Attività da svolgere A: Ricopia, per favore, tali e quali le righe dei dati salvati, dalla riga che contiene "INFORMATIONS" fino a quella che contiene "Ce site utilise", entrambe comprese.

Testo del documento:
Encomiabile la prestazione del 23enne valdostano per generosità e forza di volontà in ogni turno, dalle qualificazioni sino alla semifinale, nonostante il lungo anello potesse riservargli qualche sgradita complicazione. Ma Chicco ha saputo andare oltre, ha sgombrato la mente da ogni timore e ha spinto finché il fisico lo ha sorretto con la massima intensità, affidandosi più al cuore che alla tattica, in una gara in cui è risultato fondamentale spingere dall’inizio alla fine, senza mai tirare i remi in barca. E Federico ci è riuscito nelle qualificazioni e nel suo quarto di finale, vinto perché, semplicemente, era il più forte. Anche Cologna, con molta probabilità, avrebbe avuto pane per i suoi denti se non fosse caduto contro la tenacia e la caparbietà di un osso duro come il poliziotto di Nus. A spegnere i sogni di finale ci ha pensato l’acido lattico accumulato in due turni massacranti su una pista di immane difficoltà, che ha condizionato irreversibilmente la semifinale ma che non ha intaccato la prestazione complessiva del talento azzurro, l’ancora di salvezza per il fondo maschile negli anni a venire. E poca importanza hanno i tifosi e gli appassionati ‘delusi’ dalla sua mancata finale e, addirittura, da una sua mancata medaglia: confermarsi tra i primi 12 sprinter al mondo, conservando degli ampi margini di miglioramento, è una delle risposte migliori che l’erede di Cristian Zorzi poteva dare.

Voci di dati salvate
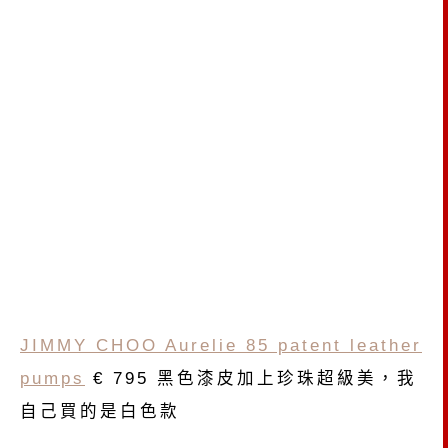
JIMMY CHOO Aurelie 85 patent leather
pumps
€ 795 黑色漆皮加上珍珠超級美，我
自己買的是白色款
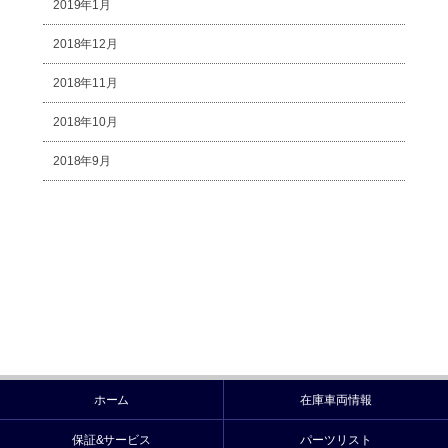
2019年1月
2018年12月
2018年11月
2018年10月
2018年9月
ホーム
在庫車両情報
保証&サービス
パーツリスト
...
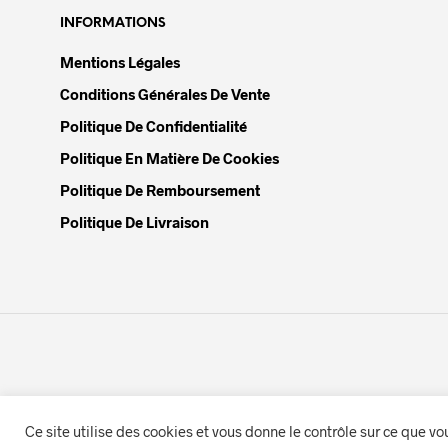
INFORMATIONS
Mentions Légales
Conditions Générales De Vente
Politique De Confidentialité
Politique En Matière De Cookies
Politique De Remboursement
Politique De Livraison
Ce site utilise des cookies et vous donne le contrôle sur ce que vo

Attività da svolgere B: Prosegui l'articolo sulla gara sprint di Federico dal punto in cui termina.

Risultato atteso A:
INFORMATIONS
Mentions Légales
Conditions Générales De Vente
Politique De Confidentialité
Politique En Matière De Cookies
Politique De Remboursement
Politique De Livraison
Ce site utilise des cookies et vous donne le contrôle sur ce que vo

Risultato atteso B:
Emozioni forti, invece, per la prova della trentina, entrata ormai nel cuore di chi ama questo sport per fantasia e talento, per astuzia e coraggio. A Sochi è arrivata per stupire una volta di più il mondo dopo un gennaio da favola e non ha steccato l’appuntamento più importante, regalando un sogno ad una Nazione intera. Il suo rendimento ha seguito una linea diversa rispetto al ritmo tenuto da Pellegrino, con una qualificazione maggiormente controllata, conclusa in tredicesima posizione. La vera Vuerich è saltata prepotentemente fuori nelle batterie, quando ha fatto esplodere (aiutata da un pizzico di buona sorte per il ripescaggio) tutta la sua classe bruciando un fenomeno come Kikkan Randall, potenziale medaglia d’oro ed eliminata proprio dall’azzurra di Predazzo. Un carattere forte il suo, che rispecchia in pieno anche il modo con cui fa viaggiare gli sci: sicura dei propri mezzi, consapevole di poter raggiungere qualunque obiettivo. Anche la finale. Ma è un traguardo che la 22enne vede sfumare per soli due decimi, per un’altra terza posizione questa volta beffarda e magari difficile da digerire a caldo, ma in realtà soltanto il primo passo verso la definitiva maturazione. Che il talento sia esploso, d’altronde, non ci siano dubbi e l’essersi confermata una volta di più tra le migliori interpreti della velocità a skating non è che l’ulteriore prova per testimoniare il volo spiccato quest’anno. E considerando anche i progressi della positiva Greta Laurent, i ritiri di Arianna Follis e Marianna Longa, ora, appaiono sempre meno soffocanti.